◆ **Provided text**
The Rain Crows played there Saturday night, debuting a bunch of new original songs and our new CD, "Dream of Flying Dream." Have I had time to get an online order form together? No. The grass is growing too fast, but not under my feet. Bill had the 1,000 CD's shipped straight to the festival. That is how close to the line we're cutting our lives these days. And it is fabulous.

Today it was sunny from wakeup to 1:30 PM. I went for a run, washed and hung out three loads of laundry, rototilled the very weedy garden, laid down a bale of straw to keep that from happening once more; let the hay on the lawn dry a bit, mulched the asparagus, took in the laundry, and finished raking lawnhay as the rain started to pelt down. We need it so badly, and it sounds and smells so sweet hitting the new hosta leaves, out there in the dark. It's been a crappy spring for frogs and salamanders. Just enough rain to dupe them into laying eggs, and then all their puddles dry up. Repeat. This is probably why frogs live 18 years, right, Raoul?

I'm very slowly emptying the greenhouse. It is bittersweet, for I love it so much. Everything grows so well in its lovely space.

◆ **The data**

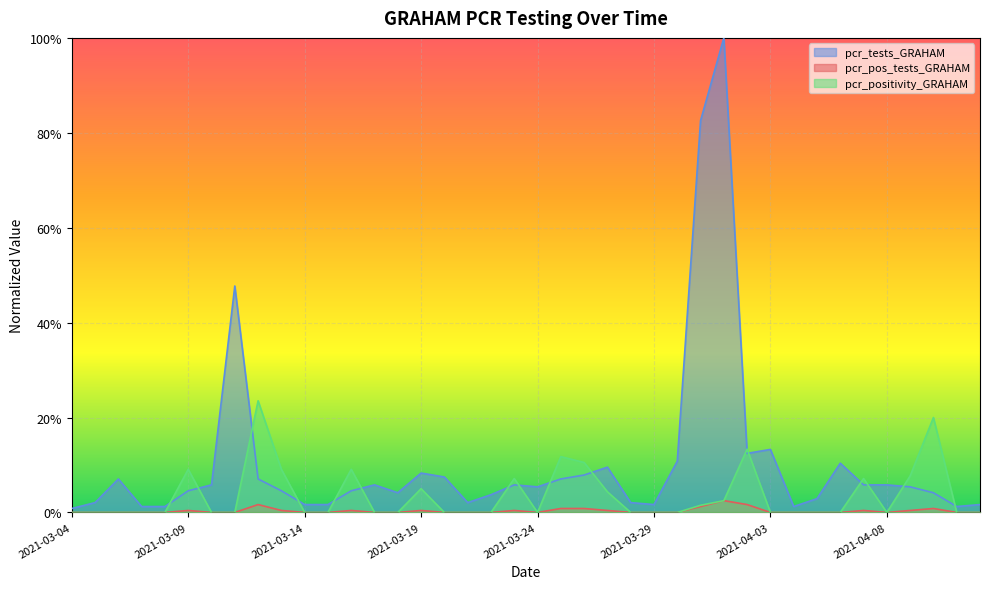

Which label corresponds to the smallest value in the chart?

2021-03-04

◆ **Problem**
In the provided text, how many CDs did Bill have shipped straight to the festival? The data comes from a separate source.

◆ **Answer space**
1,000 CDs